* START Passage *
“Man, there is no other gig like this,” Jon Batiste declares buoyantly, settling onto a sofa in his New York office. It’s a little after 11 a.m., and the Louisiana-born musician has just arrived for work—next door to the Ed Sullivan Theater, where he’s been an onstage regular since September 2015, playing piano and leading his band Stay Human on The Late Show with Stephen Colbert.
“It’s like audio Lego,” Batiste continues, grinning. “There’s improvisation and incidental music, cues to accent different jokes. Then there’s the audience—500 people every night, a different house. Jazz, at the root of what I do, helps me tremendously.”
Batiste, 32, is doing extra labor tonight as the musical guest, performing the quietly urgent ballad “Don’t Stop” from his new Verve album, Hollywood Africans. Sitting in his office, a small room crammed with instruments and jazz memorabilia, he likens the album, his debut as a solo pianist and singer, to his duty on The Late Show. “With the world being what it is, Stephen addresses things that are really tense,” Batiste says of the host, alluding to his topically pointed monologues. “My role is to be the balm, to get people to remember the shared humanity we have while we’re arguing.”
Named after a 1983 painting by the late, controversial New York artist Jean-Michel Basquiat, Hollywood Africans is a mix of original pieces and jazz-bible covers ranging from the riotous “Kenner Boogie”—named for Batiste’s hometown, a New Orleans suburb—to a hymn-like treatment of Louis Armstrong’s 1967 hit “What a Wonderful World.” “It’s from the heart,” says Batiste, who honed the album over three years in New Orleans’ Esplanade Studios, a former church, with roots-music producer T Bone Burnett. “I wanted to be vulnerable with the people. Nobody’s vulnerable right now. It’s like …” He holds up his fists like a boxer dodging a knockout blow.
Long before he was a TV star, Batiste was Crescent City royalty, born into an historic and extended jazz clan. Early mentors included clarinetist Alvin Batiste and producer/arranger Harold Battiste, both elder cousins, and Funky Meters drummer Russell Batiste, an uncle. Jon’s wide reach came naturally. In high school, he played in a combo with brass-band prodigy Trombone Shorty. After moving to New York to study at Juilliard, he toured with trumpeters Roy Hargrove and Wynton Marsalis and led his own trio, caught on a stunning 2006 CD taped at the Rubin Museum of Art. A 2011 album with Stay Human, MY N.Y., was also recorded live—on subway cars; 2014’s The Process was a fusion outing with bassist Bill Laswell and drummer Chad Smith of the Red Hot Chili Peppers.
“I am a natural link in the chain of lineage,” Batiste says, citing the New Orleans pianists Allen Toussaint, Fats Domino, and James Booker. Hollywood Africans frames “the music of these heroes not only in the context of what they created but what they were fighting against,” adds Batiste, who is currently writing music and lyrics for a Broadway musical about Basquiat. “This isn’t just jazz. This is music that came from the struggle and pain of people for generations. It’s so important for us, as jazz musicians, to remember that.”
* END Passage *
§ Set of tasks
- 1) According to the Jon Batiste profile, in which studio did Batiste refine Hollywood Africans, and which producer did he work with there?
- 2) Write a continuation of the Jon Batiste profile that begins right after its final paragraph.
The listing has no connection to the Jon Batiste profile.
* START Stored data *
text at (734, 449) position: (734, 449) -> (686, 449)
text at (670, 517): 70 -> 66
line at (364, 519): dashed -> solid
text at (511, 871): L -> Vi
* END Stored data *
§ Task responses
- 1) He worked on it in New Orleans' Esplanade Studios, a former church, with roots-music producer T Bone Burnett.

- 2)
JT: You are the latest in a line of prominent jazz and R&B musicians to lead a talk-show band, including Branford Marsalis, Kevin Eubanks, and Questlove of the Roots. Who did you talk to about the pressures and pitfalls before you took the job?
JON BATISTE: I got advice from all of the leaders in the recent iteration of late-night bands. Branford [who was on The Tonight Show with Jay Leno from 1992 to 1995] was like, “You look great, you sound great. You’re in a better situation than I was in”—which I think speaks to where he was in his life and the relationship between him and Jay. Quest is more process-oriented. He was telling me how the Roots [the house band on The Tonight Show Starring Jimmy Fallon] go through their day and keep their repertoire fresh.
I ran into Kevin [Marsalis’ successor on The Tonight Show with Leno] at the Village Vanguard. He was playing with Dave Holland. Kevin and I hung out after the set, closed it down. He gave me a clear breakdown of the environment, how to navigate the politics of being on a huge network playing for millions of people. There are things you have to know that are different to playing in the club.
Paul Shaffer [from The Late Show with David Letterman], his advice was, “You gotta be on.” You’re doing 202 shows a year, five nights a week. That means you gotta be able to turn it on at will. But the harder part is turning it off. When you go home at night, you’ve got to know how to shut that thing off if you want to sustain that pace.
In the ’70s, Harold Battiste was a musical director for Sonny and Cher’s TV variety show. Did you ever get to talk to him about it? [Harold died at 83 in 2015, three months before Jon’s debut on The Late Show.]
It’s one of those things you realize in hindsight: “Oh, this makes perfect sense.” But hanging around Harold when I was 10 years old, I’m not thinking about, “What was it like on set?” Alvin was another great mentor. He was the first person to get me into jazz. But he would tell me stuff all the time that would be over my head.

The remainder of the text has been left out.